1880
Pasteur's Chicken Cholera Vaccine
In his Paris laboratory, Louis Pasteur discovered, half by accident, that an attenuated culture of chicken cholera could be used to immunize birds against the full-strength disease. It was the foundation of vaccination as a general scientific technique, to be extended in the following years to anthrax, rabies, and much more.
Battle of Maiwand
In the dust of southern Afghanistan, Ayub Khan's forces annihilated a British-Indian brigade that had advanced too far. Nine hundred and seventy men died, including most of the 66th Regiment around their colours. A mullah's daughter named Malalai waved her veil as a flag and became a national heroine. The British would take vengeance at Kandahar a month later.
First Boer War Prelude
Afrikaner farmers in the Transvaal, annexed by the British three years before, began refusing to pay taxes.

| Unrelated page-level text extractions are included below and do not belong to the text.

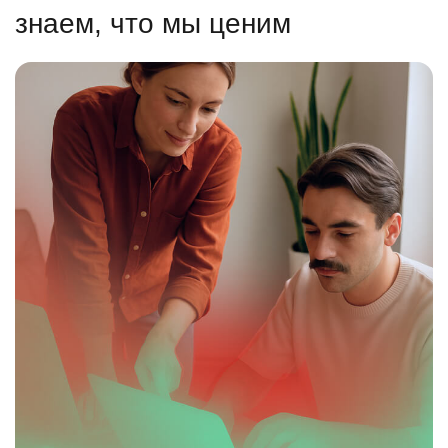
знаем, что мы ценим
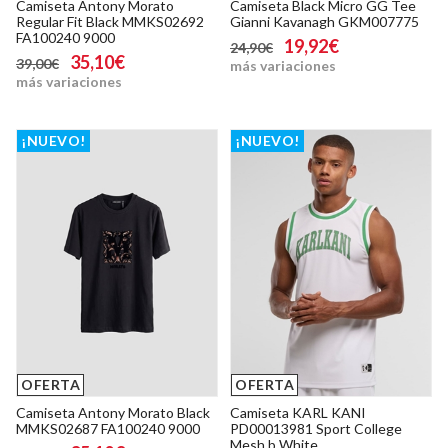
Camiseta Antony Morato
Camiseta Black Micro GG Tee
Regular Fit Black MMKS02692
Gianni Kavanagh GKM007775
FA100240 9000
19,92€
24,90€
35,10€
39,00€
más variaciones
más variaciones
¡NUEVO!
¡NUEVO!
OFERTA
OFERTA
Camiseta Antony Morato Black
Camiseta KARL KANI
MMKS02687 FA100240 9000
PD00013981 Sport College
Mesh b White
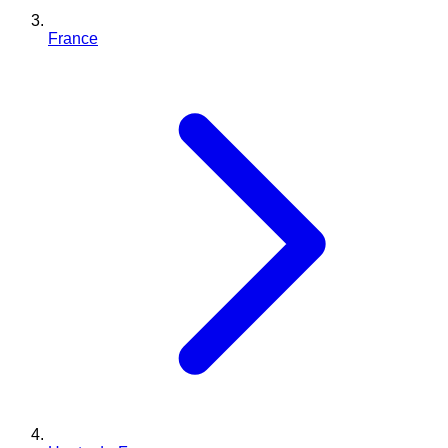
France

By December they would declare a republic and defeat a British force at Bronkhorstspruit. The war would be short and humiliating; Gladstone would agree to Transvaal independence the next year. Britain would try again in 1899.
Los Angeles Gets a Railroad
The Southern Pacific completed a line to Los Angeles, ending the city's isolation and triggering a land boom that doubled the population in five years. Citrus groves replaced cattle ranches. The peculiar American engine - railroads, real-estate speculation, and reinvented geography - was about to produce the twentieth century's strangest metropolis.